Set exercise:
Copy out every line of the items below word for word, leaving out the pictures.

━━━ Information shown ━━━

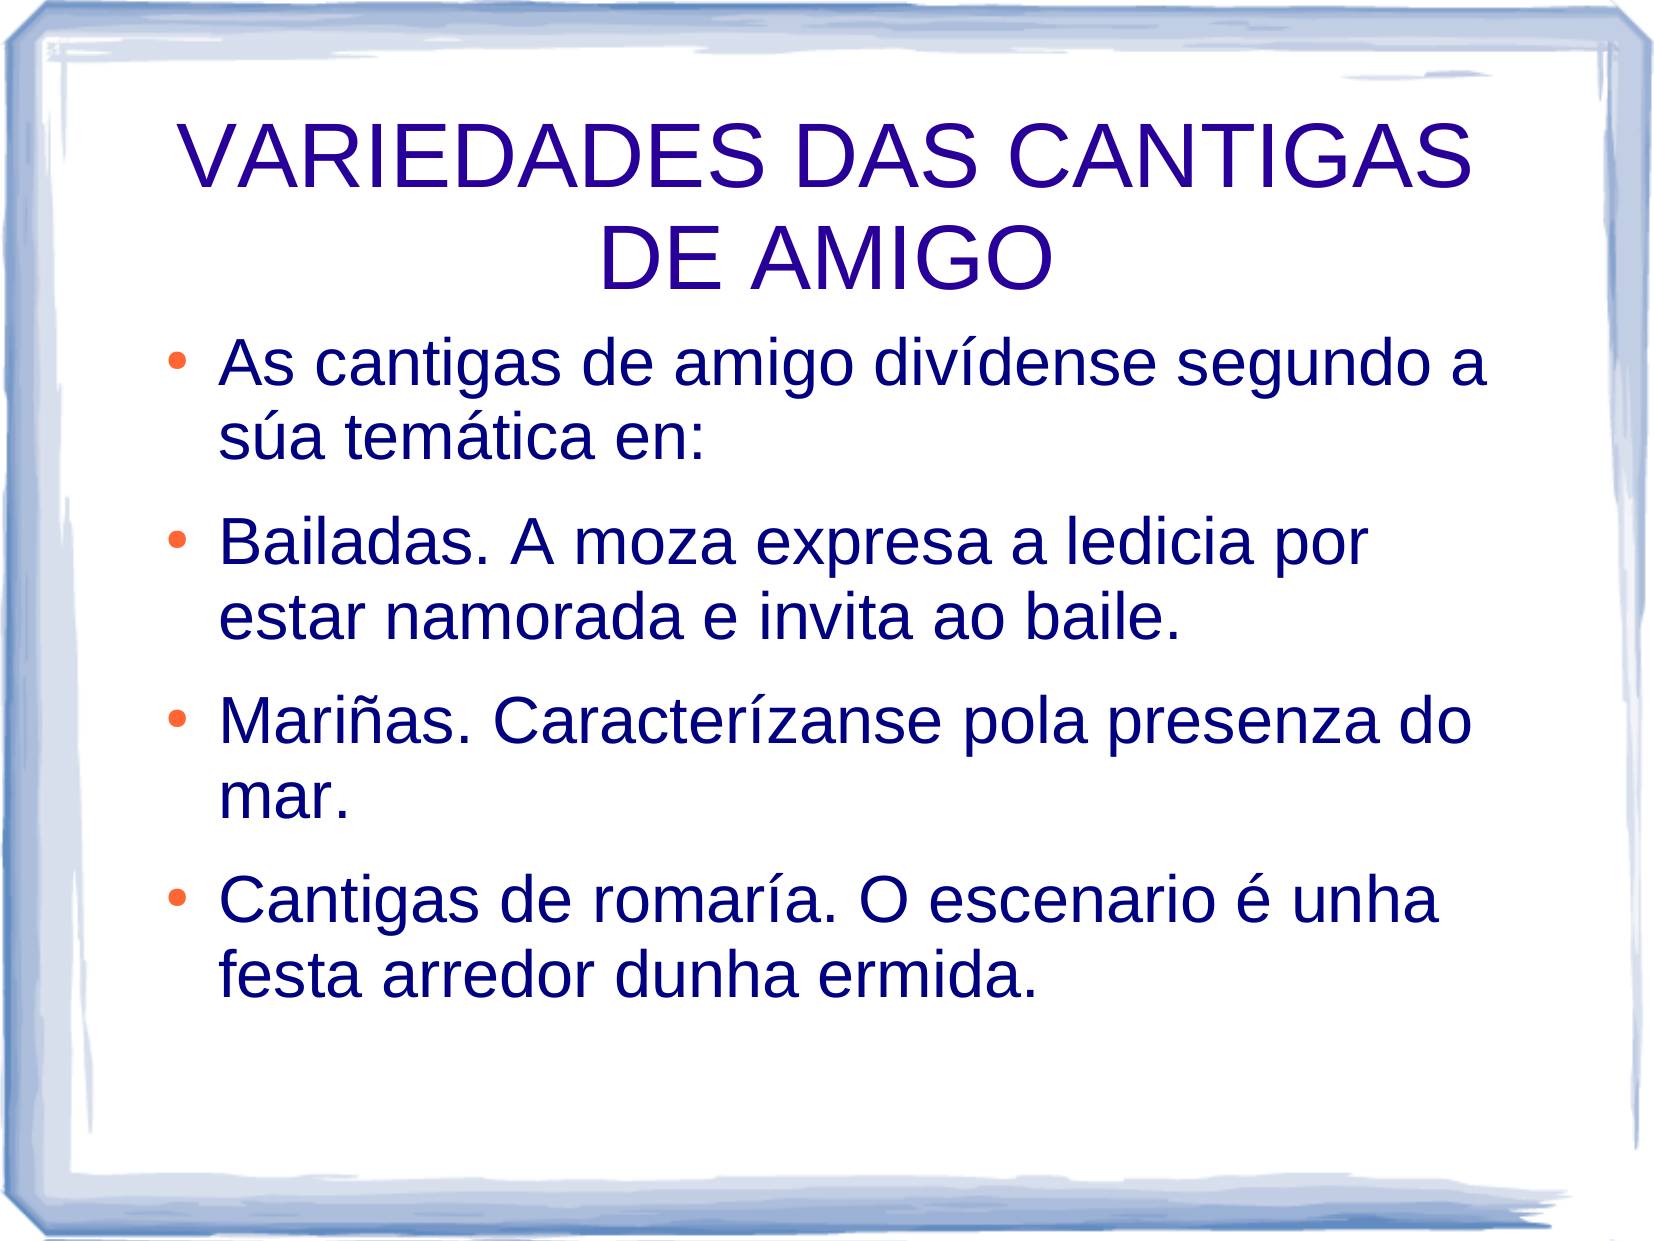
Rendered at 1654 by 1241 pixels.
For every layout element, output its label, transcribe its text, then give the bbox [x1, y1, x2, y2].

list As cantigas de amigo divídense segundo a súa temática en: Bailadas. A moza expresa a ledicia por estar namorada e invita ao baile. Mariñas. Caracterízanse pola presenza do mar. Cantigas de romaría. O escenario é unha festa arredor dunha ermida. [147, 324, 1506, 1116]
picture [0, 0, 1654, 1241]
title VARIEDADES DAS CANTIGAS DE AMIGO [147, 104, 1506, 310]
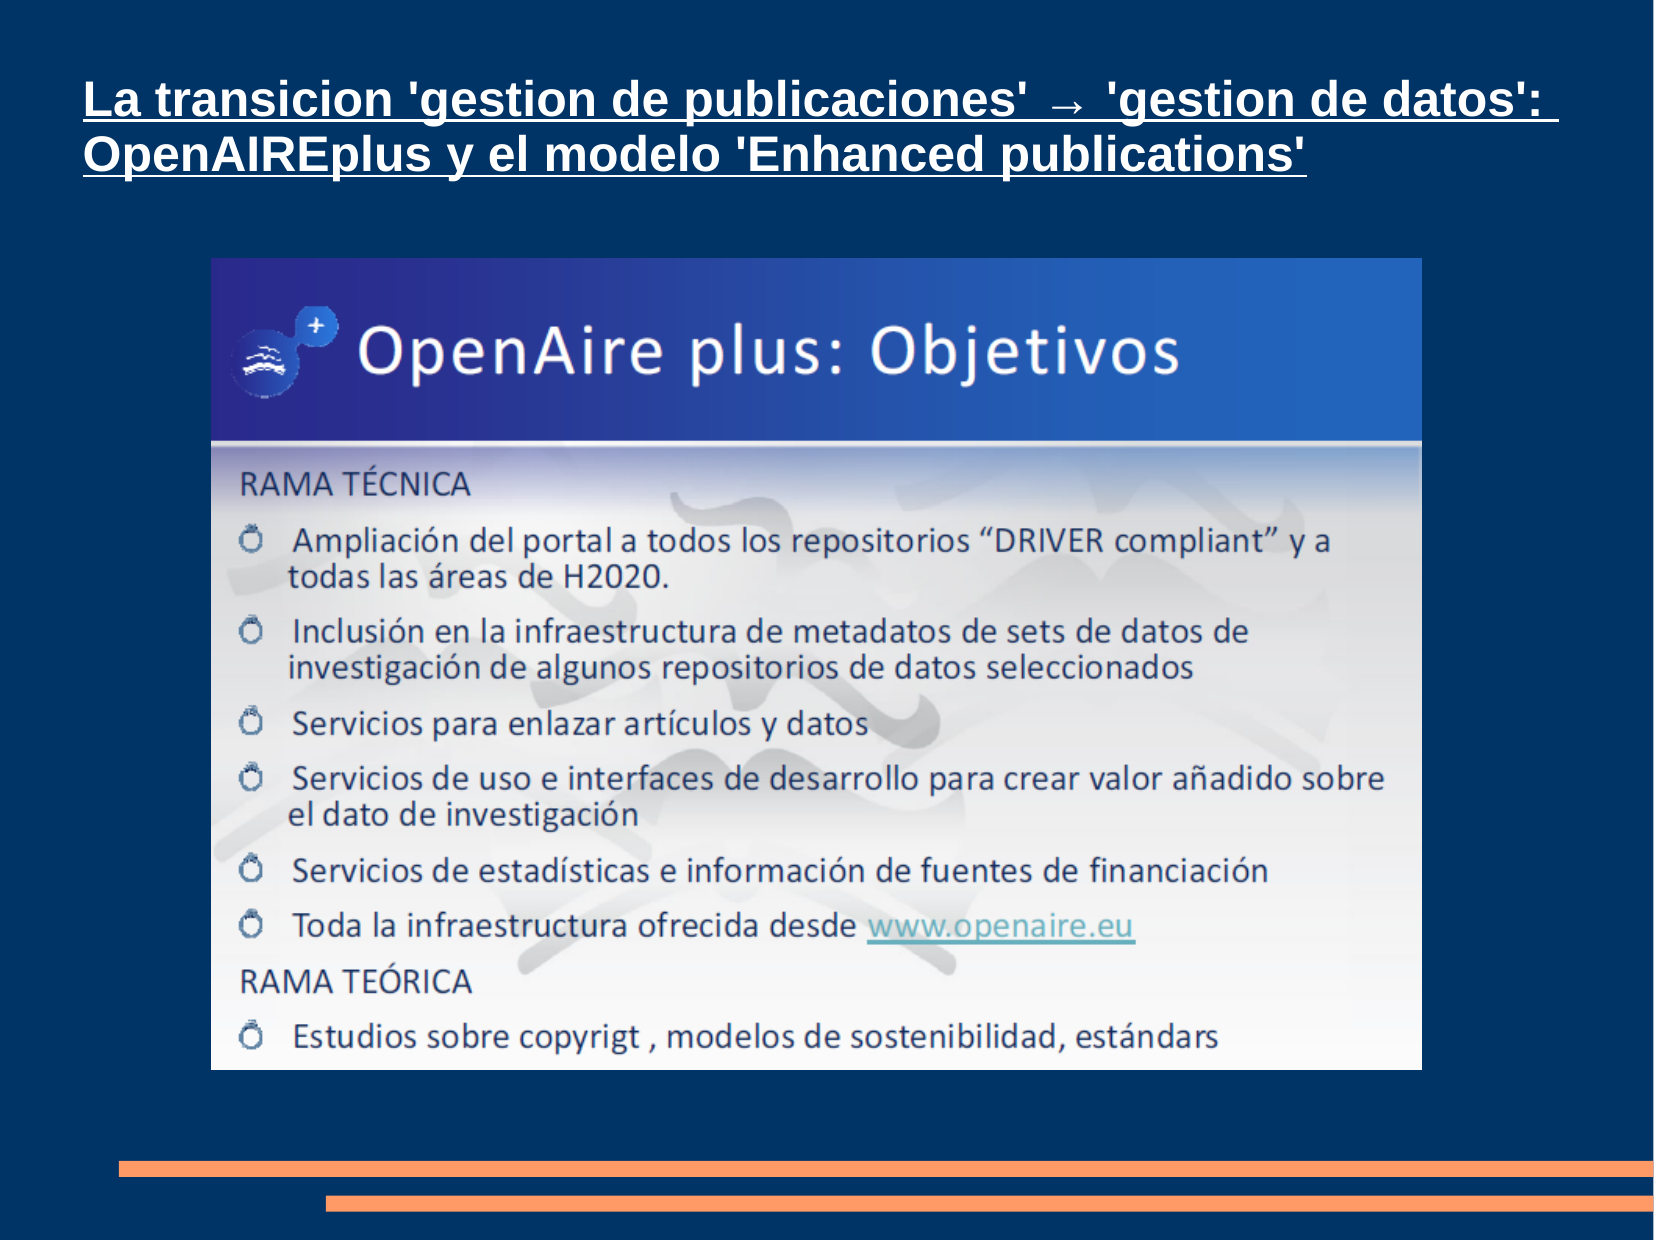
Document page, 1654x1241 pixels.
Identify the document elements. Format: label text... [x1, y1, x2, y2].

text_box La transicion 'gestion de publicaciones' → 'gestion de datos': OpenAIREplus y el modelo 'Enhanced publications' [82, 70, 1560, 272]
picture [211, 258, 1422, 1070]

━━━

Answer to the task:
Rendered at 1654 by 1241 pixels.
For every layout element, output its label, transcribe its text, then give the bbox [x1, y1, x2, y2].

list As cantigas de amigo divídense segundo a súa temática en: Bailadas. A moza expresa a ledicia por estar namorada e invita ao baile. Mariñas. Caracterízanse pola presenza do mar. Cantigas de romaría. O escenario é unha festa arredor dunha ermida. [147, 324, 1506, 1116]
picture [0, 0, 1654, 1241]
title VARIEDADES DAS CANTIGAS DE AMIGO [147, 104, 1506, 310]
Document page, 1654x1241 pixels.
Identify the document elements. Format: label text... [x1, y1, x2, y2].

text_box La transicion 'gestion de publicaciones' → 'gestion de datos': OpenAIREplus y el modelo 'Enhanced publications' [82, 70, 1560, 272]
picture [211, 258, 1422, 1070]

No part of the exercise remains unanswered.